## USING THE INFORMATION
1. Copy the passage of the rugby laws article starting at "The main enforcement" and ending at "- Law 10.4(i)".
2. In the rugby laws article, in which month did the World Rugby Laws Representation Group meet?
3. Carry the rugby laws article further from the point where it stops.

## READING PASSAGE
Wednesday, June 17, 2015
Ahead of September's Rugby World Cup, the governing body, World Rugby announced that current laws will be more strictly enforced by referee, assistant referees and television match officials.
The World Rugby Laws Representation Group (LRG) met in April and agreed on the implementation of certain rules, such as in-the-air contact - which has developed into a highly contentious issue in recent months - truck-and-trailer at mauls and feeding in the scrums.
The group decided that from now on, any player making a high or so-called choke tackle around the neck can be at risk of being sin-binned or sent off. It also said that dangerous clean-outs around the neck at rucks and mauls must be penalised.
The main enforcement changes are as follows:
High Tackles and Neck contact - Law 10.4(e)
- Every time the head or the neck is deliberately grabbed or choked, the offending player runs the risk of receiving a yellow or red card
- Cleanouts around the neck must be penalised
Challenging players in the air - Law 10.4(i)

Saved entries
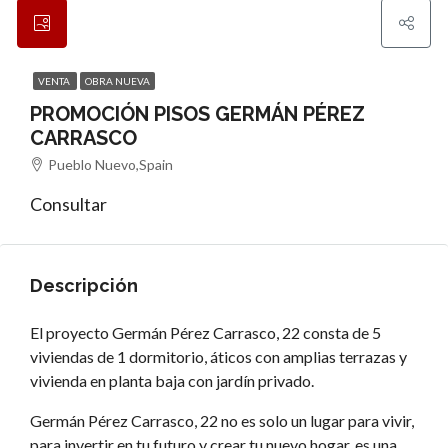
VENTA
OBRA NUEVA
PROMOCIÓN PISOS GERMÁN PÉREZ
CARRASCO
Pueblo Nuevo,Spain
Consultar
Descripción
El proyecto Germán Pérez Carrasco, 22 consta de 5
viviendas de 1 dormitorio, áticos con amplias terrazas y
vivienda en planta baja con jardín privado.
Germán Pérez Carrasco, 22 no es solo un lugar para vivir,
para invertir en tu futuro y crear tu nuevo hogar, es una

## EXERCISE ANSWERS
1.
The main enforcement changes are as follows:
High Tackles and Neck contact - Law 10.4(e)
- Every time the head or the neck is deliberately grabbed or choked, the offending player runs the risk of receiving a yellow or red card
- Cleanouts around the neck must be penalised
Challenging players in the air - Law 10.4(i)

2. April.

3.
- Play on – Fair challenge with both players in a realistic position to catch the ball. Even if the player(s) land(s) dangerously, play on
- Penalty only – Fair challenge with wrong timing - No pulling down
- Yellow card – Not a fair challenge, there is no contest and the player is pulled down landing on his back or side
- Red card – Not a fair challenge, there is no contest and the player lands on his head, neck or shoulder
Scrum feed - Law 20.6(d)
- Ensure that all scrum feeds are credible
- FK if clearly not straight
- Look for shoulders not being parallel
- Manage the situation
Chairman of the LRG John Jeffrey said: “The eyes of the rugby-loving world will be on the Rugby World Cup later this year and, as always, there will be plenty of attention paid to the decisions of the match officials. The LRG has sought to clarify to players, coaches, media and spectators exactly what they can expect from referees in these key areas during the tournament.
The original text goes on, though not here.